Nearly a dozen House Republicans led by Ohio Rep. Warren Davidson called on the inspector general of the Department of Health and Human Services (HHS) to launch a criminal probe into National Institute of Allergy and Infectious Diseases (NIAID) Director Anthony Fauci.
The referral stems from the chief presidential medical adviser’s calls for Fox News anchor Jesse Watters to be fired after the network host urged students at a conservative conference to confront Fauci over his routine lies.
“Now you’re going for the kill shot. The kill shot with an ambush is deadly because he doesn’t see it coming,” Watters said at a Turning Point USA event. “This is when you say, ‘Dr. Fauci, you funded risky research at a sloppy Chinese lab. The same lab that strung this pandemic on the world. You know why people don’t trust you, don’t you?’ Boom, he is dead. He is dead.”
While Watters made his comment in the context of a First Amendment exercise to hold government leaders accountable, Fauci went on CNN to demand the Fox host be disciplined over the “horrible comments.”
“That’s awful that he said that,” Fauci complained. “And he’s going to go very likely unaccountable. I mean, whatever network he’s on is not going to do anything for him. I mean, that’s crazy. The guy should be fired on the spot!”
In their letter to the HHS inspector general sent Thursday afternoon, House Republicans pointed out it’s a criminal offense punishable by up to 15 years in prison for a federal official to influence private-sector employment decisions based on partisan affiliation.
“Dr. Fauci did so while acting in his official government capacity as NIAID Director and Chief Medical Advisor to the President of the United States,” they wrote. “Dr. Fauci’s attempt to influence Mr. Watters’ private sector employer to terminate him on the basis of partisan political affiliation may constitute a violation of federal law.”
Lawmakers asked the HHS inspector general to probe two questions, including whether:
1. Dr. Fauci intended to influence Mr. Watters’ private employer to terminate him on the basis of partisan political affiliation, …
2. Whether Dr. Fauci engaged in an ‘official act’ under [federal statute] when he publicly called for the firing of Mr. Watters while giving an interview in his official capacity.
Fox News defended its new anchor of the network’s 7 p.m. prime time slot following the blowback.
“Based on watching the full clip and reading the entire transcript, it’s more than clear that Jesse Watters was using a metaphor for asking hard-hitting questions to Dr.
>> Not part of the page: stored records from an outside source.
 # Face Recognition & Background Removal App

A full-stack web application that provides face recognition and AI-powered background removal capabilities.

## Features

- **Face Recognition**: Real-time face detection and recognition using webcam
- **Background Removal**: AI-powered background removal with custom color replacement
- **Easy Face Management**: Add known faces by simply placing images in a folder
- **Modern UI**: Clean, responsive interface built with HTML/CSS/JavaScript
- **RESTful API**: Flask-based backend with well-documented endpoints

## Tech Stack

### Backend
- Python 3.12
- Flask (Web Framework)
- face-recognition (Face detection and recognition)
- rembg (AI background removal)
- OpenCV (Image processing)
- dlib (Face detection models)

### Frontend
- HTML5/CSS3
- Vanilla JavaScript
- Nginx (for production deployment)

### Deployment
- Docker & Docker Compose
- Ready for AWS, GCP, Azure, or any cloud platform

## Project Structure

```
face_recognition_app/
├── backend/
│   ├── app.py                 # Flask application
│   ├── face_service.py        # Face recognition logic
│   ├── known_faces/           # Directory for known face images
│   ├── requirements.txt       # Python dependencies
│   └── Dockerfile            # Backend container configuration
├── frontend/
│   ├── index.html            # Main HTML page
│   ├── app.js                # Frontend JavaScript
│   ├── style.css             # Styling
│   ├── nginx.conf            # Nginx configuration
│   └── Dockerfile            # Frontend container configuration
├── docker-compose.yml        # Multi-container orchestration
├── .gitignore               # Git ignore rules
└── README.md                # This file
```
Fauci about gain-of-function research and his words have been twisted completely out of context,” Fox said in a statement.
In an interview with The Federalist, Davidson said he hopes the HHS will embrace a “broad look at how Fauci has conducted himself in an office of public trust.”
“Fauci feels that he is unaccountable because he has been for a long time,” Davidson said.
In the same Tuesday hearing wherein Fauci called Kansas Republican Sen. Roger Marshall “a moron,” the NIAID director engaged in another sparring match with Kentucky Republican Sen. Rand Paul.
Paul, who likely caught the White House medical adviser committing perjury last year over federal funding of gain-of-function research overseas, confronted Fauci for the health official’s attempts to discredit prominent epidemiologists. The three experts from Harvard, Oxford, and Stanford were promoting alternative strategies to navigate the coronavirus pandemic from the strict lockdowns implemented by Faucian followers.
“Instead of engaging them on the merits, you and Dr. Collins,” Paul said, referencing the former National Institutes of Health director, “sought to smear them as fringe and take them down, and not in journals, in lay press. This is not only antithetical to the scientific method, it’s the epitome of cheap politics, and it’s reprehensible, Dr. Fauci.”